### ATIVIDADE 1
De acordo com o texto sobre agroflorestas, quanto chegou a somar a isenção de impostos sobre agrotóxicos no estado de São Paulo entre 2016 e 2017?
### ATIVIDADE 2
Liste os grupos profissionais que, segundo o texto sobre agroflorestas, receberam maciço investimento público em sua formação.

Já existem estudos e trabalhos acadêmicos sobre sistemas agroflorestais. Assim, Carlos Hugo Rocha afirmou que  há um interesse científico acadêmico pelo potencial das agroflorestas, porém a maioria desses levantamentos são encontrados em língua inglesa. Para o engenheiro agrônomo o maior desafio é “sistematizar ou criar uma linha de pesquisa que favoreça o desenvolvimento desse sistema numa perspectiva otimista”.

A implantação da Revolução Verde foi realizada na perspectiva da pesquisa, extensão e formação de técnicos. Rocha afirmou que houve um maciço investimento público na formação de cientistas, engenheiros agrônomos e técnicos. “Se a gente tivesse uma parcela desse interesse e investimento nos próximos 50 anos, teríamos uma agricultura no Brasil completamente diferente. Seria muito mais ecológica e inclusiva socialmente por conta da perspectiva de democratizar o acesso a terra e pequenas propriedades, por exemplo”, destacou. 

A perspectiva desse sistema de produção para o Brasil é promissor e vantajoso. O engenheiro agrônomo apontou uma “expectativa fantástica” de evolução das agroflorestas do Brasil. Seja para o desenvolvimento sustentável ou para a melhor distribuição de renda no país.

“A concentração de renda e terras é o que leva a essa estagnação socioeconômica justamente porque ela não é inclusiva. Mas um aspecto importante é que nós subsidiamos o uso de agrotóxicos no Brasil. Existe uma isenção de impostos, como  o ICMS e outros, para a venda dos agrotóxicos com a desculpa de que isso iria baratear o custo dos alimentos. Mas isso é uma meia verdade e é uma discussão mais profunda”, explicou o especialista.

Um exemplo

A produtora rural Sílvia Pinheiro adotou o sistema agroflorestas em sua propriedade, e, segundo Silvia, a biodiversidade é tão grande que evita muitas pragas e dá mais saúde para os vegetais (Foto: Antonio Cruz/Agência Brasil)

Carlos Hugo disse que essa isenção chegava a R$ 1 bilhão em valores para o estado de São Paulo entre 2016 e 2017 e que “isso é maior que o valor do orçamento da Secretaria do Meio Ambiente do Estado naquele ano”.

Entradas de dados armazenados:

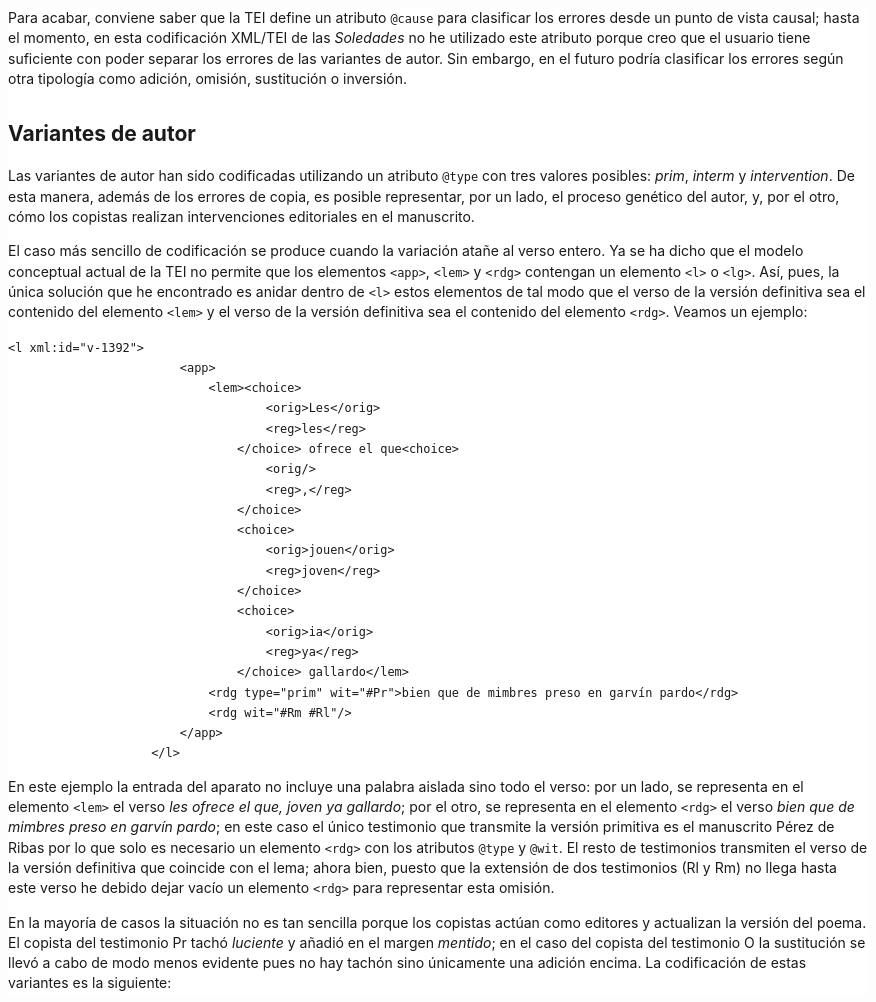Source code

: Para acabar, conviene saber que la TEI define un atributo `@cause` para clasificar los errores desde un punto de vista causal; hasta el momento, en esta codificación XML/TEI de las *Soledades* no he utilizado este atributo porque creo que el usuario tiene suficiente con poder separar los errores de las variantes de autor. Sin embargo, en el futuro podría clasificar los errores según otra tipología como adición, omisión, sustitución o inversión.  

## Variantes de autor

Las variantes de autor han sido codificadas utilizando un atributo `@type` con tres valores posibles: *prim*, *interm* y *intervention*. De esta manera, además de los errores de copia, es posible representar, por un lado, el proceso genético del autor, y, por el otro, cómo los copistas realizan intervenciones editoriales en el manuscrito.  

El caso más sencillo de codificación se produce cuando la variación atañe al verso entero. Ya se ha dicho que el modelo conceptual actual de la TEI no permite que los elementos `<app>`, `<lem>` y `<rdg>` contengan un elemento `<l>` o `<lg>`. Así, pues, la única solución que he encontrado es anidar dentro de `<l>` estos elementos de tal modo que el verso de la versión definitiva sea el contenido del elemento `<lem>` y el verso de la versión definitiva sea el contenido del elemento `<rdg>`. Veamos un ejemplo:

    <l xml:id="v-1392">
                            <app>
                                <lem><choice>
                                        <orig>Les</orig>
                                        <reg>les</reg>
                                    </choice> ofrece el que<choice>
                                        <orig/>
                                        <reg>,</reg>
                                    </choice>
                                    <choice>
                                        <orig>jouen</orig>
                                        <reg>joven</reg>
                                    </choice>
                                    <choice>
                                        <orig>ia</orig>
                                        <reg>ya</reg>
                                    </choice> gallardo</lem>
                                <rdg type="prim" wit="#Pr">bien que de mimbres preso en garvín pardo</rdg>
                                <rdg wit="#Rm #Rl"/>
                            </app>
                        </l>

En este ejemplo la entrada del aparato no incluye una palabra aislada sino todo el verso: por un lado, se representa en el elemento `<lem>` el verso *les ofrece el que, joven ya gallardo*;  por el otro, se representa en el elemento `<rdg>` el verso *bien que de mimbres preso en garvín pardo*; en este caso el único testimonio que transmite la versión primitiva es el manuscrito Pérez de Ribas por lo que solo es necesario un elemento `<rdg>` con los atributos `@type` y `@wit`. El resto de testimonios transmiten el verso de la versión definitiva que coincide con el lema; ahora bien, puesto que la extensión de dos testimonios (Rl y Rm) no llega hasta este verso he debido dejar vacío un elemento `<rdg>` para representar esta omisión.
 
En la mayoría de casos la situación no es tan sencilla porque los copistas actúan como editores y actualizan la versión del poema. El copista del testimonio Pr tachó *luciente* y añadió en el margen *mentido*; en el caso del copista del testimonio O la sustitución se llevó a cabo de modo menos evidente pues no hay tachón sino únicamente una adición encima. La codificación de estas variantes es la siguiente:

### ESPAÇO DE RESPOSTA 1
R$ 1 bilhão.

### ESPAÇO DE RESPOSTA 2
Cientistas, engenheiros agrônomos e técnicos.